EXCERPT TO READ START

Monday, March 18, 2019

A new direction for our work and a 20% off Sale March 18-24th in our Etsy Shops

*Model and photo by Morgin Riley @autumnlocs

Hello beautiful souls,

It's been a minute hasn't it? I have been busy taking my work in a new direction and now is the perfect time to tell you all about it and have a little sale :) I have decided to move my focus of my work on creating dread beads and music festival/ burning man jewelry. I will still be creating beads, but mostly to create my jewelry. I will have extra beads and findings that I will be adding into my shop as I create. I have also decided to shift my focus on doing more on Instagram than Facebook. I will be doing DM(direct message) sales of my work through Instagram for my new work and then adding things to my shops. I will be combining my Etsy jewelry shop to my Etsy bead shop so it's easier to find my work all in one place :) Sounds a little crazy, but it will all fall into place ;) 

So since spring is the time for fresh new starts we thought it would be a good time to transition and have a nice little sale! We are offering a longer than normal sale so that the word can circulate about our sale and you all don't hear about it after it's happened. Our sale will be from March 18-24th and we are offering 20% off in our Etsy Bead and Etsy Jewelry shop as well as some DM sales on Instagram! 

Here is a nice little pile of some dread beads we have been creation that will all be in the sale as well. If you don't see them in my shop they are available for purchase by dm on Instagram. 

Don't have dreads? You can wear your dread bead over a necklace like I have shown it here over my Third Eye Pinecone necklace or any necklace of your choice. 

Did you know that our dread beads can also be worn over braids or over a hair wrap?! There is no end to the possibilities of these beads :)

I have also been busy doing lots of collaborations with some lovely dreaded people along with some jewelry artists! I can't wait to tell you all about my adventures and show off our combined work!

Thanks so much for journeying with me!

Love, light, and highest vibrations,

xo Genea

Monday, February 11, 2019

Third Eye Gypsy & Morgin Riley Collaboration Dreadlock Lampwork Beads

Hello beautiful souls,

I am super stoked to have had the opportunity to collaborate with the gorgeous dreaded Goddess, Morgin Riley(@autumnlocs). I had the pleasure of stumbling upon Morgin's beautiful photography awhile back so I couldn't wait to dress up her locs in my glass!

EXCERPT TO READ END

:: TASK 1 ::
Answer these questions about the post on dread beads:
(a) What are the dates of the sale?
(b) Which site is the writer shifting focus to instead of Facebook?
(c) Besides over a necklace, what can the dread beads be worn over?
:: TASK 2 ::
Copy a stretch of the post on dread beads word for word. Begin at the words "I have also been" and stop after "journeying with me!".
The data that comes after this has nothing to do with the post about dread beads.

MATERIAL SHOWN START

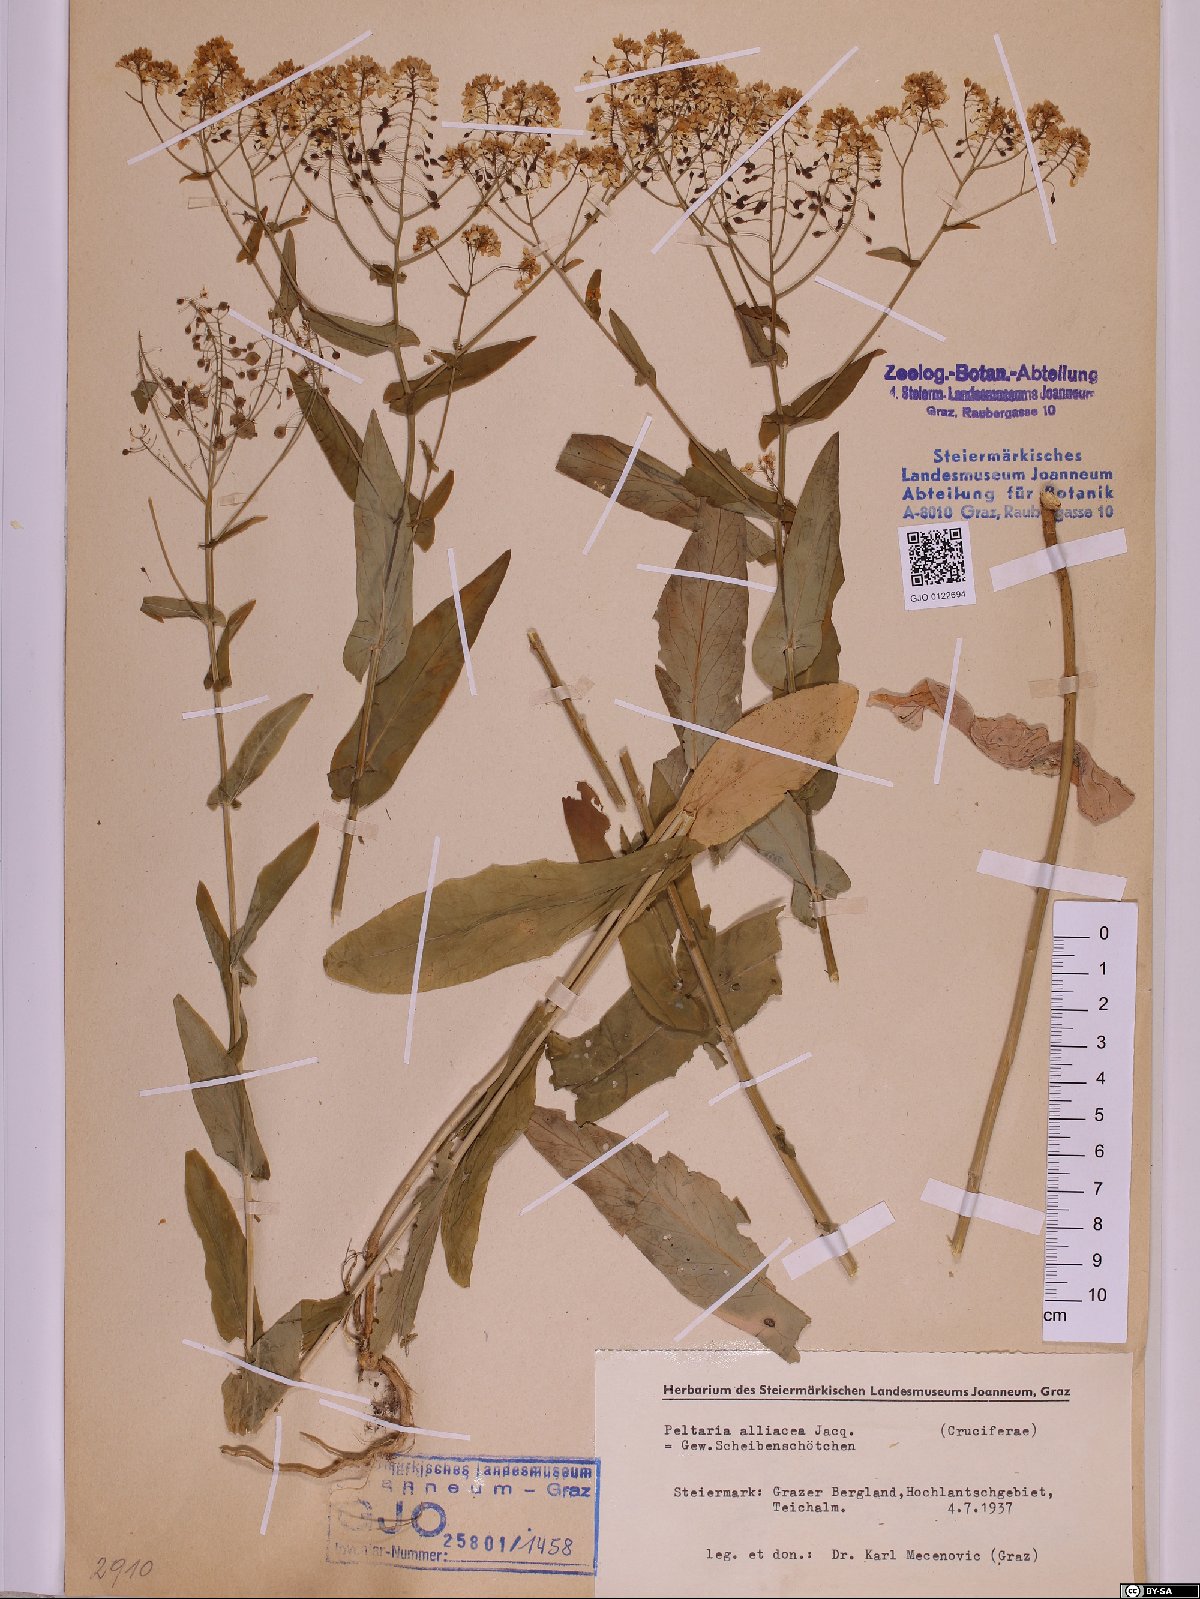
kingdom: Plantae
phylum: Tracheophyta
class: Magnoliopsida
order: Brassicales
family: Brassicaceae
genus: Peltaria
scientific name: Peltaria alliacea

MATERIAL SHOWN END

:: EXPECTED ANSWER 1 ::
(a) March 18-24th
(b) Instagram
(c) Braids or a hair wrap

:: EXPECTED ANSWER 2 ::
I have also been busy doing lots of collaborations with some lovely dreaded people along with some jewelry artists! I can't wait to tell you all about my adventures and show off our combined work!

Thanks so much for journeying with me!